┌────────

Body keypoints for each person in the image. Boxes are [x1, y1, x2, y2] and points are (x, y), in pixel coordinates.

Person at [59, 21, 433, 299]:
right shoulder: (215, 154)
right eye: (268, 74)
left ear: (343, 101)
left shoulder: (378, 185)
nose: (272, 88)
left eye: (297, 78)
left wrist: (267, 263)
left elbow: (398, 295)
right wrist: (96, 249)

└────────
┌────────

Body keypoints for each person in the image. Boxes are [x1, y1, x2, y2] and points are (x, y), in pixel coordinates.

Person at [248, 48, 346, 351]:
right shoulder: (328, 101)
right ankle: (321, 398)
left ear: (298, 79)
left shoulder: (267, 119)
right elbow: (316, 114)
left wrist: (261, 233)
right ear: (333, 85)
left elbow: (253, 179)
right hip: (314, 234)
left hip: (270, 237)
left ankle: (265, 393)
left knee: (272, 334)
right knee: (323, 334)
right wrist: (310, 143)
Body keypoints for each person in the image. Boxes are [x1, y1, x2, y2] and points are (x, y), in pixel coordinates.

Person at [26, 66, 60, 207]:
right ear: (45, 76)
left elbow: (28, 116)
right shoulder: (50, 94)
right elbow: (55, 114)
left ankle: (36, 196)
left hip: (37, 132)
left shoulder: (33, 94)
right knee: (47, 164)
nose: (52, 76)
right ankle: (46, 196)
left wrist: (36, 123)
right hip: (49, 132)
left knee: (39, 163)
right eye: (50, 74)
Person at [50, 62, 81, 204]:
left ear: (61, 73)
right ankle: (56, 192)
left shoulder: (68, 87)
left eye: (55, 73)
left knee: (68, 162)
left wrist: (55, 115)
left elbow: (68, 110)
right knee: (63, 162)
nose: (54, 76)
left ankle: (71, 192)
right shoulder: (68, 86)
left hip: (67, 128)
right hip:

└────────

Work to be completed
Search the material above for "ankle". Copy each line that has it.

Solution to the exercise
right ankle: (321, 398)
left ankle: (265, 393)
left ankle: (36, 196)
right ankle: (46, 196)
right ankle: (56, 192)
left ankle: (71, 192)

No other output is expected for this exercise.